Exercise requirements: Report how many lines in the listing contain the word "tagagawa". Give only the number.

Given data:
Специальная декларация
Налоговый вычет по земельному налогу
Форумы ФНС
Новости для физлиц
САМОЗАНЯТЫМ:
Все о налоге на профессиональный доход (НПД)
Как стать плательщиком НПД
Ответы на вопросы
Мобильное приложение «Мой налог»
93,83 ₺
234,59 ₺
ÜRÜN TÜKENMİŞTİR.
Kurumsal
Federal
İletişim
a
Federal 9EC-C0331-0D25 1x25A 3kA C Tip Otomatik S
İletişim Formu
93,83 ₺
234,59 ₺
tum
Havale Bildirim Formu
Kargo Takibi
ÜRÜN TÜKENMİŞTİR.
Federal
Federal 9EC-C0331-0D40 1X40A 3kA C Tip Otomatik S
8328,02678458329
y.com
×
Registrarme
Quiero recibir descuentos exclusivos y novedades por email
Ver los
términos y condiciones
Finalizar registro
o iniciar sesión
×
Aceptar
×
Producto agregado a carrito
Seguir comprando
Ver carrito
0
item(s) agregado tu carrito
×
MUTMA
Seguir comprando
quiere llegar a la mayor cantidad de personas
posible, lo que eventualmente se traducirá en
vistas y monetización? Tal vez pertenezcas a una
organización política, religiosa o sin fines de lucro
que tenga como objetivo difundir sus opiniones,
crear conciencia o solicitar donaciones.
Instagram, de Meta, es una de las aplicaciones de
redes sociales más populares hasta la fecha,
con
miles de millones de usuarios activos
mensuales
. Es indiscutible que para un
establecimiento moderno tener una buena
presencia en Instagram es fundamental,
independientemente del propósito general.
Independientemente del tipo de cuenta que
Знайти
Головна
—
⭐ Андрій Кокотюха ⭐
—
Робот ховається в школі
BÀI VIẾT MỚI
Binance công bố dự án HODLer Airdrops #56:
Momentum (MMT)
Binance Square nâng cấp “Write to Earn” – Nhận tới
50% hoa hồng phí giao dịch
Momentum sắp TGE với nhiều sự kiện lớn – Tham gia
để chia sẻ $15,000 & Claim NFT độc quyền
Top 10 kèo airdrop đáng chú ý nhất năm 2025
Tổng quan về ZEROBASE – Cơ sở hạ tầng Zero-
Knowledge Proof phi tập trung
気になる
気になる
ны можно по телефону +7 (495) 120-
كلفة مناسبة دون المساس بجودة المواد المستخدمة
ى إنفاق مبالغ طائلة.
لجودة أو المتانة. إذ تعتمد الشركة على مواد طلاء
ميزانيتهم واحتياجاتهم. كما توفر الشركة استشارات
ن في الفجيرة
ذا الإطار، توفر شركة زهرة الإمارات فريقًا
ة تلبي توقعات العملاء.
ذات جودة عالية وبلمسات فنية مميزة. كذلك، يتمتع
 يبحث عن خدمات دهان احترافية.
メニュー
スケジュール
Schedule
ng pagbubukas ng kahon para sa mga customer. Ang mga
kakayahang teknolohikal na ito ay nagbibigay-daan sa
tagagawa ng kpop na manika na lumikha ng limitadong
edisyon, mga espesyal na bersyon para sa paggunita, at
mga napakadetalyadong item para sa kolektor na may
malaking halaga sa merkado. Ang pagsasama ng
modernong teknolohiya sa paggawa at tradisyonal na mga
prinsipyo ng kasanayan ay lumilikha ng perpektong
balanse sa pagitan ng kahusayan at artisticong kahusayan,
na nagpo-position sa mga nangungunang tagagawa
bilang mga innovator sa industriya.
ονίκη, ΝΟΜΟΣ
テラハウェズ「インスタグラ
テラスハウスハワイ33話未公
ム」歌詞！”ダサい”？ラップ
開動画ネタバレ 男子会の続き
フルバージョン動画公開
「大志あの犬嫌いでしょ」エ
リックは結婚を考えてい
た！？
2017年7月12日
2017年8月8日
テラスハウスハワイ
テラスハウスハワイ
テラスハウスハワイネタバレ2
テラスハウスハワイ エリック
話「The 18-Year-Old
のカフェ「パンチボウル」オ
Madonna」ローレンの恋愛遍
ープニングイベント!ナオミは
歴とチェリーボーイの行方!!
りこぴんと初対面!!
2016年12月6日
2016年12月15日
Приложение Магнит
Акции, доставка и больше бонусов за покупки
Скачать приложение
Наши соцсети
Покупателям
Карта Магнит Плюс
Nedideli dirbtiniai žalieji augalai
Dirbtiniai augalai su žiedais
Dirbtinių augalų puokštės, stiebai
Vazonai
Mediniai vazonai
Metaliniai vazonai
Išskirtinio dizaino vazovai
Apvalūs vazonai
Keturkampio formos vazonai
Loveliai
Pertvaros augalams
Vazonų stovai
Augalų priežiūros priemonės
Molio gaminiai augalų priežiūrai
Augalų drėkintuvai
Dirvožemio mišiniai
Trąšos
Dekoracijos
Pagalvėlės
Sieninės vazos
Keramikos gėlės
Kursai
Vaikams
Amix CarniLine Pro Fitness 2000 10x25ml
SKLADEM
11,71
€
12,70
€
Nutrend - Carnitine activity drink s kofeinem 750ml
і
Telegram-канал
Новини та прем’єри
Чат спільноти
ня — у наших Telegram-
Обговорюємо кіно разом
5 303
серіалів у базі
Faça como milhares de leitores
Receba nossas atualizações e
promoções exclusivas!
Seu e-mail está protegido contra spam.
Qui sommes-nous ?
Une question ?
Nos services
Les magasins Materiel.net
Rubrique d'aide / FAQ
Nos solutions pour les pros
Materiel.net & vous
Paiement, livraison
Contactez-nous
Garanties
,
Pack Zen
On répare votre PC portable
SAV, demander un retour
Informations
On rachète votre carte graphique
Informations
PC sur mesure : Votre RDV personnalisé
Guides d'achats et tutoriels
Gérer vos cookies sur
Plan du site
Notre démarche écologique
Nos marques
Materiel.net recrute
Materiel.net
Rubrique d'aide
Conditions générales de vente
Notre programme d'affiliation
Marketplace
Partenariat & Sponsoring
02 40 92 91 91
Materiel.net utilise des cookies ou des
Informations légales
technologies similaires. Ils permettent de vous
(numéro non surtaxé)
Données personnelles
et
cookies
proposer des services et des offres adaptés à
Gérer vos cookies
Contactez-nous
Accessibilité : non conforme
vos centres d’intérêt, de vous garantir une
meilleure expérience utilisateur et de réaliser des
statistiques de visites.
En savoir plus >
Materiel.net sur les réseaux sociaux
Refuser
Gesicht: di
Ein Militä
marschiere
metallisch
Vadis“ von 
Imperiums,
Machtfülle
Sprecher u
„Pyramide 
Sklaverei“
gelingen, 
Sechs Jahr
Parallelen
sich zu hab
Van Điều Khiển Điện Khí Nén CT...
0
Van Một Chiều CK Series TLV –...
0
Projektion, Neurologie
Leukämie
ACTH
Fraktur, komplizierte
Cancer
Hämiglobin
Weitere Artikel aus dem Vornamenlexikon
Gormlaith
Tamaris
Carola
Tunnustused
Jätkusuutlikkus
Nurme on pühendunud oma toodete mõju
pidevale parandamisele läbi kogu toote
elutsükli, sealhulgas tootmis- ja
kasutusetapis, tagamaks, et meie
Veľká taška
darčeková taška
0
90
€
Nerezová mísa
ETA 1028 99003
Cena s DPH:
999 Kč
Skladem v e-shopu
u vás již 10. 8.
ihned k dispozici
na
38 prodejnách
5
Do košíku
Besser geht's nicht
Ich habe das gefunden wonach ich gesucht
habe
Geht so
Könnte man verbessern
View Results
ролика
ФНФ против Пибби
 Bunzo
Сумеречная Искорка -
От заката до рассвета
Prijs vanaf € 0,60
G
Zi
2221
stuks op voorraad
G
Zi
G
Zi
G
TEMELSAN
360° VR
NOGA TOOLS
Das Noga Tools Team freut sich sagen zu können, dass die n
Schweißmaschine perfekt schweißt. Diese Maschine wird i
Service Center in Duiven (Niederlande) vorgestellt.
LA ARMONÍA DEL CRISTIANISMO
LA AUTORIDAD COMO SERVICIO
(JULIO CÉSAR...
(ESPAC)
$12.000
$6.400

Result for this task: 2